▸ **EXERCISE PASSAGE**
....

Obesity And Environmental Chemicals: Research Probes Potential Link
By Beth Potier, Media Relations
March 7, 2007
Could your couch be making you fat?
A team of researchers at UNH is investigating whether the increasing ubiquity
of chemical flame retardants found in foam furniture, carpeting, microwaves
and computers might be related to the climbing rate of obesity in the United
States.
“Environmental chemicals are a possible third component to the obesity
epidemic, along with diet and exercise,” says Gale Carey, professor
of nutrition and a leader of the research project, along with professor
of nutrition Anthony Tagliaferro and Deena Small, assistant professor of
molecular biology and biochemistry. The trio received funding for the project
from the President’s Excellence Initiative Awards, which provide
support for interdisciplinary research.
The flame retardants, called polybrominated diphenyl ethers (PBDEs), have
been produced since the 1960s; they’re now found in consumer products
like carpeting, upholstered furniture, computers and hair dryers, where
they retard the combustibility of these products. It’s estimated
that American consumers come into contact with up to 100 products containing
PBDEs per day.
While chemical manufacturers say PBDEs can reduce by 45 percent the risk
of death and injury by fire, they are an emerging environmental chemical – and
an emerging concern, as their impact on the human body becomes documented.
Their persistence in the environment has PBDEs compared to now-banned toxins
like PCBs and DDT; the use of two types of PBDEs is prohibited in European
Union countries.
Carey, Small and Tagliaferro, working in collaboration with clinical assistant
professor of animal science Alice Roudabush, D.V.M., and 11 undergraduate
and graduate student researchers, are exploring how PBDEs affect fat storage
and production. “We know PBDEs are fat-soluble – they dissolve
in fat tissue,” says Carey. “What are they doing in the fat
as they sit there? Nobody has asked that question yet.”
Building on research conducted by two of Carey’s graduate students,
the faculty trio will expose laboratory rats to PBDEs through pregnancy
and lactation, stages Carey describes as critical windows for exposure.
At the molecular level, Small will examine what PBDEs are doing to stem
cell populations within the adipose tissue and the effects of PBDEs on
gene expression. Does exposure to PBDEs, which mimic estrogen and thyroid
hormones in the body, make cells more likely to develop into fat cells? “Everything
I do has to do with how changes in signaling result in changes in gene
expression,” she says.

....

▸ **RECORD EXTRACTS**
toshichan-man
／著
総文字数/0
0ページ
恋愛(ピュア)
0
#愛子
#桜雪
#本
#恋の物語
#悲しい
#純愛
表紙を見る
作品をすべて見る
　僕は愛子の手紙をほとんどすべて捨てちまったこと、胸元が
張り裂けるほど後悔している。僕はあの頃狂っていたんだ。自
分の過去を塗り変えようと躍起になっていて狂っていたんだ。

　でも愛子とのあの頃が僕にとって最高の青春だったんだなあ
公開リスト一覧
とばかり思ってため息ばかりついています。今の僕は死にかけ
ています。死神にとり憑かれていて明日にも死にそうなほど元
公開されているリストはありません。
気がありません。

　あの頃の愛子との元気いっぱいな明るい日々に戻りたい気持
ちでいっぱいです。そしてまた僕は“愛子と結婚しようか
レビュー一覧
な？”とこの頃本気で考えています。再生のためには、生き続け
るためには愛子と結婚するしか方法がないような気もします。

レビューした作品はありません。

....

▸ **PROBLEM SET**
a) According to the article on obesity and environmental chemicals, by what percentage do chemical manufacturers say PBDEs can reduce the risk of death and injury by fire?
b) Please resume the article on obesity and environmental chemicals, picking up right after its final sentence.

▸ **RESULTS OF THE TASKS**
a) By 45 percent.

b)
Carey’s work is at the cellular level. Isolating the fat tissue
of these animals, Carey will explore the insulin sensitivity of fat cells.
Preliminary data from her lab suggest that chronic exposure to PBDEs could
cause fat cells to become less sensitive to insulin, which is a forerunner
to developing Type II diabetes. The fat cells of growing male rats that
were fed PBDEs daily for a month acted metabolically like the fat cells
of obese rats, although the PBDE-fed rats weighed the same as a control
group.
Tagliaferro, whose research interests concern whole-body energy and metabolism
questions, will assess sensitivity of all body tissues to insulin, as well
as examine the food intake, body weight changes, and energy metabolism
of the rat pups once they are weaned from their mothers. PBDEs, the researchers
note, seem to interrupt thyroid hormone levels, which may impact caloric
expenditure.
“There’s much more to obesity than eating too much McDonald’s
and not exercising,” says Small. “PBDEs may be one of the confounding
factors to obesity.”
With the research just getting underway, the scientists are duly cautious
about predicting outcomes. If findings implicate PBDEs in obesity, Carey
notes, the news would be good and bad.
“From a scientific standpoint, it would be very interesting if these
animals began to put on weight,” she says. “But part of me
hopes they don’t, because these chemicals are all around. But that’s
the good thing about science: You try to get to the truth, and then when
you get the truth, you can do something about it.”